While the “No” vote doesn’t necessarily translate into an immediate Greek exit from the euro, it does substantially raise the odds that one will occur. At the very least, this outcome will lead to a prolonged period of chaos, as European officials try to salvage the situation amid continued negotiations. And a prolonged crisis risks putting the brakes on a recovery in European credit growth, slowing the region’s recovery.
Market Realist – A Grexit could derail the European economic recovery.
Before the Greek (GREK) saga escalated, Europe (FEZ)(IEV) was actually in the midst of an economic turnaround. Economic data were beating expectations. As you can see in the graph above, inflation had turned positive in May, at 0.3%. In June, the inflation rate stood at 0.2%. The European economy (EZU)(VGK) has been showing signs of green shoots, thanks to the weak euro, which supported exports, and low borrowing costs.
However, the situation in Greece could potentially uproot any economic green shoots. Firstly, there’s the fear of contagion, with a collapse in Greece causing ripple effects.

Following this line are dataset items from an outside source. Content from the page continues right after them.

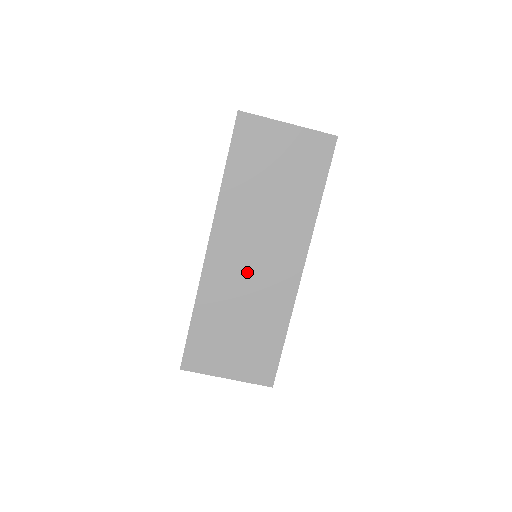
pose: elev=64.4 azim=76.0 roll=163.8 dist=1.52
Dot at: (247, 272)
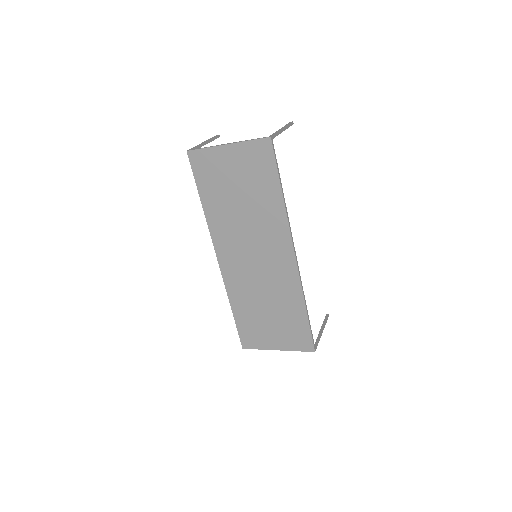
Dot at: (254, 271)
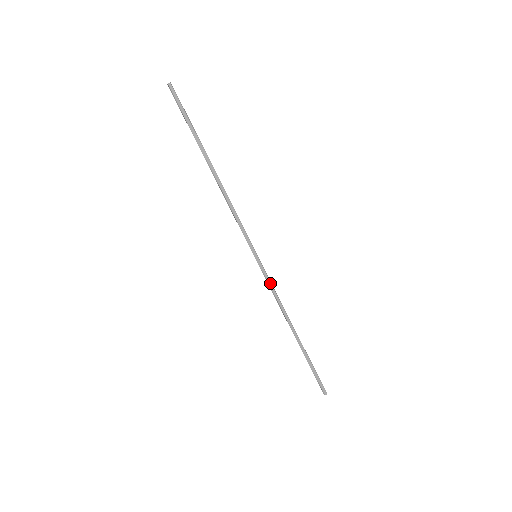
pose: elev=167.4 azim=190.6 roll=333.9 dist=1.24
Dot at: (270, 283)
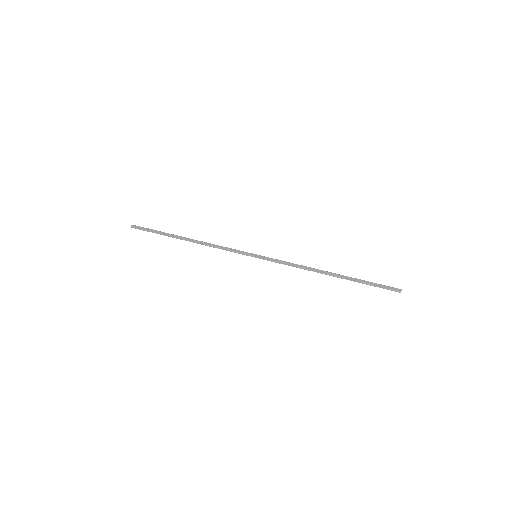
Dot at: (280, 261)
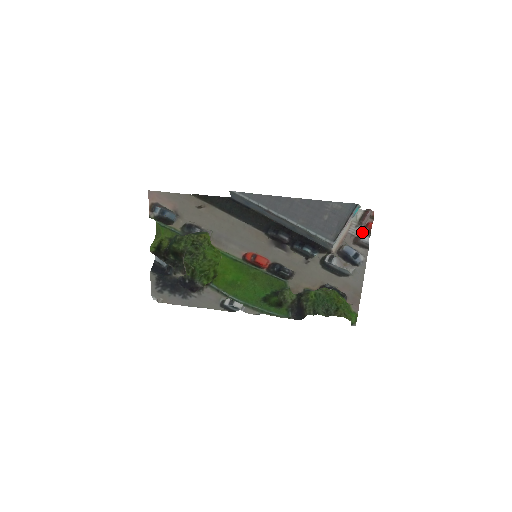
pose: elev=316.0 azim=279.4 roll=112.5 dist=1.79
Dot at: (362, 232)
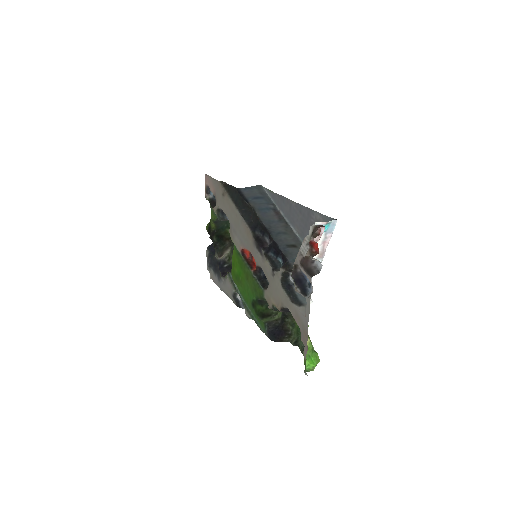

Secondly, the drama could dent the psyche of European consumers and businesses, leading to weak growth. As you can see from the graph above, the Eurozone Zew Economic Sentiment Index fell from 61.2 in May to 53.7 in June.
Repercussions of a Grexit
Greece’s exit from the Eurozone (or “Grexit”), if it does happen, could have serious consequences. As we discussed earlier in this series, Greece’s exit could prompt Portugal (PGAL), Spain (EWP), and Italy (EWI) to follow suit. Syriza might become an example for anti-austerity parties in these countries. Greece will have to transition from the euro to the drachma, which would nosedive without the backing of the Eurozone, causing high inflation. Also, a Grexit could lead to a further flight of capital from the economy, leading to a severe strain on liquidity.